BVerfG, Beschluss vom 21.11.2018, Az. 1BvR 436/17. Anmerkung: Ein wichtiger rechtsfortbildender Beschluss. Das Bundesverfassungsgericht beurteilt einen Verstoß, der gerade auch sorgfältig arbeitenden Gerichten oft unterlaufen kann.

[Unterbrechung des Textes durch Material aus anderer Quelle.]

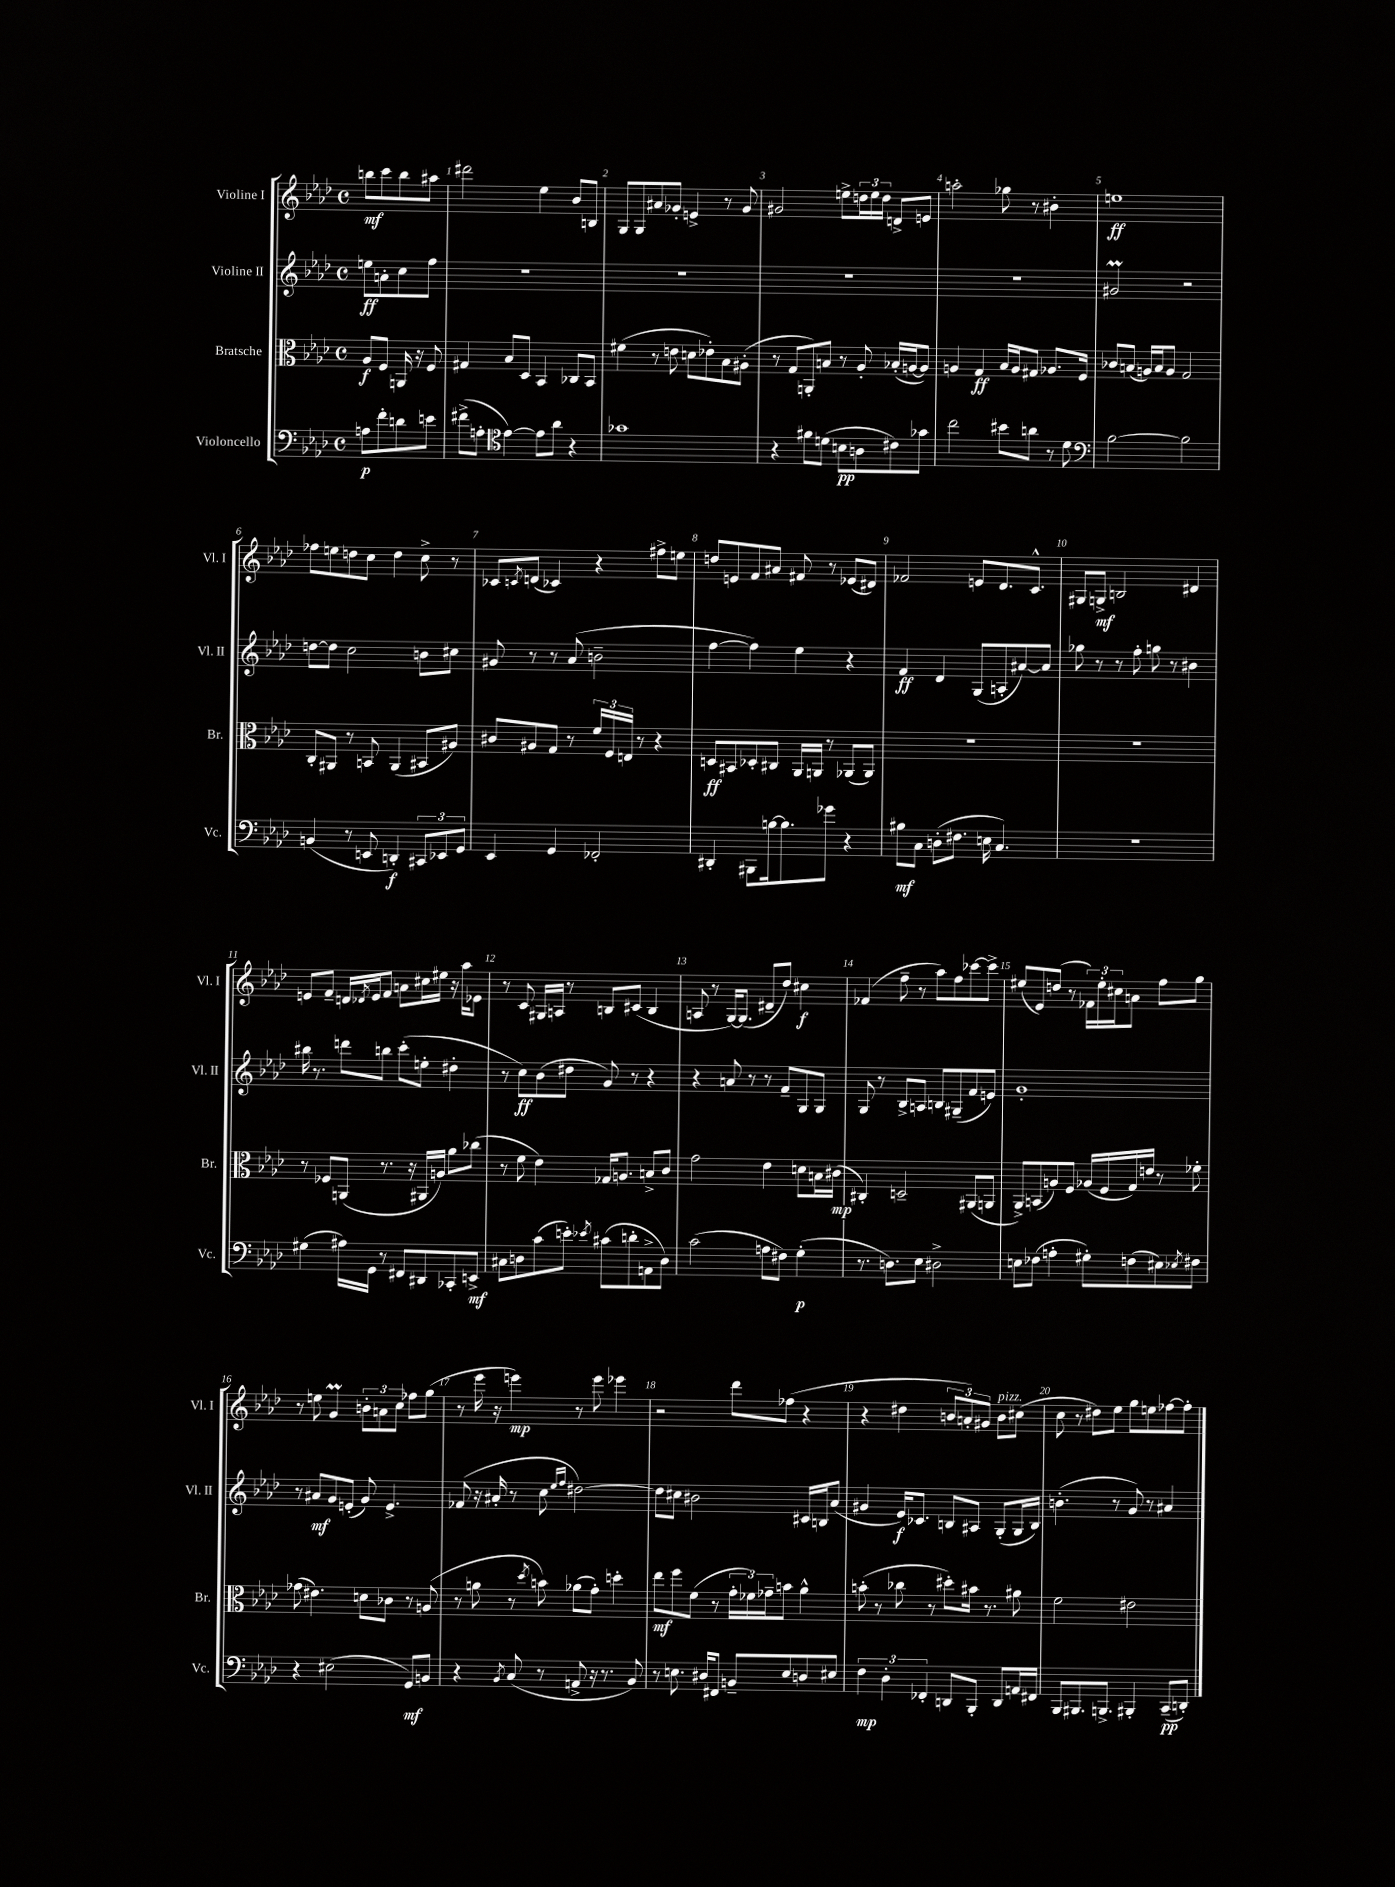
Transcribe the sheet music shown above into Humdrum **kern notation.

**kern	**kern	**kern	**kern
*staff4	*staff3	*staff2	*staff1
*clefF4	*clefC3	*clefG2	*clefG2
*k[b-e-a-d-]	*k[b-e-a-d-]	*k[b-e-a-d-]	*k[b-e-a-d-]
*M4/4	*M4/4	*M4/4	*M4/4
*met(c)	*met(c)	*met(c)	*met(c)
8A\L	8A-/L	8ee\L	8bb\L
8f'\	8F/J	8a'\	8ccc\
8d\	16AA/	8cc\	8bb\
.	16r	.	.
8e\J	8F/	8ff\J	8aa#\J
=	=	=	=
(8f#^\L	4G#/	1r	2ddd#\
8A'\J	.	.	.
*clefC4	*	*	*
[4e-\)	8B-/L	.	.
.	8D-/J	.	.
8e-\]L	4BB-/	.	4ee-\
8a-\J	.	.	.
4r	8C-/L	.	8b-/L
.	8BB-/J	.	8B/J
=	=	=	=
1g-	(4f#\	1r	8G/L
.	.	.	8G/
.	8r	.	8a#/
.	8e\	.	8g-'/J
.	8d\L	.	4e^/
.	8e-'\)	.	.
.	8B-\	.	8r
.	(8A#'\J	.	8g-/
=	=	=	=
4r	8r	1r	2g#/
.	8G/L	.	.
8f#\L	8AA'/)	.	.
(8d\J	8B/J	.	.
8B\L	8r	.	8ee^\L
8A\	8A-'/	.	24dd\L
.	.	.	24ee\
.	.	.	24dd\JJ
8c#\)	(16B-'/LL	.	8d^/L
.	[16A/J	.	.
8g-\J	8A/]J)	.	8e/J
=	=	=	=
2cc\	4A/	1r	2aa'\
.	4G/	.	.
8b#\L	16B-/LL	.	8gg-\
.	16A/J	.	.
8a\J	8G#/J	.	8r
8r	8.A-/L	.	4b#'\
8d-\	.	.	.
.	16F/Jk	.	.
=	=	=	=
*clefF4	*	*	*
[2B-\	8c-/L	2g#/	1ee
.	(8B/J	.	.
.	16A/LL)	.	.
.	16B/J	.	.
.	8A/J	.	.
2B-\]	2G/	2r	.
=	=	=	=
(4BB/	8C'/L	[8dd\L	8ff-\L
.	8AA#/J	8dd\]J	8ee\
8r	8r	2cc\	8dd\
8EE/	8BB/	.	8cc\J
4DD'/)	(4AA#/	.	4dd\
12CC#/L	8BB#/L	8b\L	8cc^\
12EE-/	.	.	.
.	8A#/J)	8cc#\J	8r
12GG/J	.	.	.
=	=	=	=
4EE-/	8c#/L	8g#/	8c-/L
.	.	.	8qc/
.	8A#/	8r	(8d/J
4GG/	8G/J	8r	4c-/)
.	8r	(8a-/	.
2FF-'/	24f/LL	2b~\	4r
.	24F/	.	.
.	24E/JJ	.	.
.	8r	.	.
.	4r	.	8ff#^\L
.	.	.	8ee\J
=	=	=	=
4DD#'/	8D/L	[4ff\	8dd/L
.	8BB#/	.	8e/
8BBB#\L	8D-'/	4ff\])	8f/
[16B\k	8C#/J	.	8a#/J
8.B\]	.	.	.
.	16AA-/LL	4ee-\	8f#/
.	16AA/JJ	.	.
8g-\J	8r	.	8r
4r	(8AA-/L	4r	(8e-/L
.	8AA-/J)	.	8d#/J)
=	=	=	=
8B#\L	1r	4f/	2f-/
8C\J	.	.	.
(8D'\L	.	4d-/	.
8.F#\J	.	.	.
.	.	(8G/L	8e/L
16E\	.	.	.
4.C/)	.	8A'/	8.d-/
.	.	[8a#/)	.
.	.	.	8.c^^/J
.	.	8a#/]J	.
=	=	=	=
1r	1r	8gg-\	8G#/L
.	.	8r	8G^/J
.	.	8r	2B/
.	.	8ff'\	.
.	.	8gg\	.
.	.	8r	.
.	.	4b#\	4d#/
=	=	=	=
(4G#\	8r	16bb#\	8e/L
.	.	8.r	.
.	8F-/L	.	8f~/J
16A#\LL)	(8AA/J	8ddd\L	16d/LL
.	.	.	8qd-/
16GG\JJ	.	.	16e/J
8r	8.r	8bb\J	8f/J
8FF#/L	.	(8ccc'\L	8a\L
.	16r	.	.
8DD#/	16AA#/LL	8ee'\J	16cc#\L
.	16A/JJ)	.	16ee#\JJ
8CC-'/	8a-\L	4dd#'\	16r
.	.	.	16aa-\LK
8EE^/J	(8cc-\J	.	8e-\J
=	=	=	=
8C#\L	8r	8r	8r
8D\	8f\	8cc\L)	8c/
(8c\	4e-\)	(8b-\	16G#/LL
.	.	.	16A/JJ
8e'\J)	.	8dd#\J	8r
8qe-/	.	.	.
(8c#\L	16G-/LK	8g/)	8B/L
.	8.A/J	.	.
8d'\	.	8r	(8c#/J
8AA^\	8B^/L	4r	4B/
8D\J)	8c/J	.	.
=	=	=	=
(2c\	2g\	4r	8A/
.	.	.	8r
.	.	8a/	[16G/LK)
.	.	.	(8.G/]J
.	.	8r	.
8A\L	4e-\	8r	8d#~/L
8F#\J)	.	8f~/L	8dd-/J)
(4G'\	8d\L	8G/	4cc#\
.	16B\L	8G/J	.
.	(16c#\JJ	.	.
=	=	=	=
8.r	4C#'/)	8G/	(4f-/
.	.	8r	.
8.D\L)	.	.	.
.	2D~/	8B-^/L	8ff~\
8E-\J	.	8A/J	8r
2D#^\	.	8B/L	8aa-\L)
.	.	(8G#~/	8ff\
.	(8AA#/L	8f/	[8ccc-\
.	8AA/J	8e/J)	8ccc-^\]J
=	=	=	=
8E\L	8AA-^/L)	1g'	(8ee#/L
(8F-\J	(8BB/	.	8e-/)
4A'\	8A/)	.	(8dd/J
.	8F/J	.	8r
8G#'\L)	(16A-/LL	.	24f-\LL)
.	.	.	24ee#'\
.	16F/	.	.
.	.	.	24cc#\J
(8F\	16G/)	.	8a\J
.	16e/JJ	.	.
8E#\)	8r	.	8ff\L
8qE-/	.	.	.
8F#\J	8f-'\	.	8gg\J
=	=	=	=
4r	(8g-\	8r	8r
.	4.e#\)	8a#/L	8ee\
(2E#\	.	8g/	4g/
.	.	(8e'/J	.
.	8d\L	8g/)	12b'\L
.	.	.	12a\
.	8c-\J	4.e^/	.
.	.	.	12cc\J
8GG/L)	8r	.	8ff-\L
8BB/J	(8A/	.	(8gg\J
=	=	=	=
4r	8r	(8f-/	8r
.	8a\	16r	16eee-\
.	.	16a#'/	16r
8qBB-/	.	.	.
(8C/	8r	8r	4eee\)
.	8qdd-/	.	.
8r	8b\)	8cc\	.
.	.	16qqee-/LL	.
.	.	16qqff/JJ	.
8AA^/	(8a-\L	[2dd#\)	8r
16r	8g'\J)	.	8eee\
8.r	.	.	.
.	4dd'\	.	4eee-\
8BB-/)	.	.	.
=	=	=	=
8r	8ee-\L	8dd#\]L	2r
8.E\	8ff\	8cc#\J	.
.	(8f\J	2b#\	.
16D#/LK	.	.	.
8FF#/J	8r	.	.
8BB~/L	24g'\LL	.	8ddd-\L
.	24f-\)	.	.
.	24g-~\J	.	.
8E/	8b\J	.	(8ff-\J
8D/	4a-^^\	16c#/LL	4r
.	.	16B/J	.
8E#/J	.	(8a-/J	.
=	=	=	=
6F\	(8b'\	4g#/	4r
.	8r	.	.
6D-'\	.	.	.
.	8cc-\	16e-/LK)	4dd#\
.	.	8.c-/J	.
6FF-'/	.	.	.
.	8r	.	.
8DD/L	8dd#'\L)	8B/L	12b/L
.	.	.	12a'/)
8BBB-'/J	16b#\Jk	8A#/J	.
.	.	.	12g#/J
.	8.r	.	.
8DD/L	.	(8G'/L	8b\L
16AA/L	8a#\	16G/L	(8cc#\J
16FF#/JJ	.	16B/JJ)	.
=	=	=	=
8BBB-/L	2f\	(4.b'\	8cc\
8.BBB#/	.	.	8r
.	.	.	8dd#\L)
8.BBB^/J	.	.	.
.	.	8r	8ee-\J
4BBB#'/	2e#\	8g/)	8gg\L
.	.	8r	8ee\
(8CC~/L	.	4a#/	[8ff-\
8DD'/J)	.	.	8ff-'\]J
==	==	==	==
*-	*-	*-	*-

Der Fall, wie ihn das BVerfG schildert:
Der Beschwerdeführer wird in einem noch anhängigen Klageverfahren am Sozialgericht von einer gesetzlichen Krankenkasse auf Zahlung von ca. 49.000 € in Anspruch genommen. Die Krankenkasse wirft dem Beschwerdeführer vor, mit einem Versicherten, der von ihr ein persönliches Budget erhält, Abrechnungsbetrug über die Leistungen des Beschwerdeführers als Pflegekraft begangen zu haben. Die Krankenkasse übersandte dem Gericht eine passwortgeschützte CD mit der staatsanwaltschaftlichen Ermittlungsakte, die in Absprache mit dem zuständigen Staatsanwalt nur für das Gericht bestimmt sei. Sie teilte zudem mit, dass das Passwort bei ihr telefonisch erfragt werden könne. Die zuständige Richterin ließ das Passwort von ihrer Geschäftsstelle erfragen. Gleichzeitig verfügte sie die Übersendung einer Durchschrift des Schriftsatzes, mit dem die CD übersandt wurde, an den „KlBev“ (gemeint war wohl der Bevollmächtigte des beklagten Beschwerdeführers) zur Kenntnisnahme. Diese Verfügung wurde nicht ausgeführt.
Begründung
Entgegen Art. 101 Abs. 1 Satz 2 GG hat das Sozialgericht nicht beachtet, dass im Einzelfall bereits bestimmte Vorbereitungshandlungen den Eindruck der Voreingenommenheit für einen Prozessbeteiligten bei vernünftiger Würdigung aller Umstände entstehen lassen können, auch wenn noch kein Verfahrensfehler vorliegt. Das Passwort dient ausschließlich der Entschlüsselung der CD, so dass die abgelehnte Richterin, unter Ausschluss des Beschwerdeführers, nach Eingang des Passwortes unmittelbar Einsicht in die Ermittlungsakten hätte nehmen können. Dies kann bei vernünftiger Würdigung den Eindruck einseitiger Verfahrensführung erzeugen und begründet somit die Besorgnis der Befangenheit. Dies gilt jedenfalls dann, wenn es - wie hier - an hinreichenden Anhaltspunkten für eine neutrale Verfahrensführung fehlt. Denn Vorbereitungshandlungen entfalten bei vernünftiger Würdigung aller Umstände eine andere Wirkung als etwa das passive Empfangen von Erkenntnisquellen, wie zum Beispiel unaufgefordert übersandte Patientenakten, und deren Verwahrung bei der Gerichtsakte, bis über deren Verwertung im weiteren Verfahren entschieden wird. Die nachträgliche Mitteilung der abgelehnten Richterin, dass nie beabsichtigt gewesen sei, dem Verfahren Akten zu Grunde zu legen, die dem Beschwerdeführer nicht zur Verfügung stünden, kann den Anschein, den ihre Vorbereitungshandlung erzeugt hat, nicht entkräften.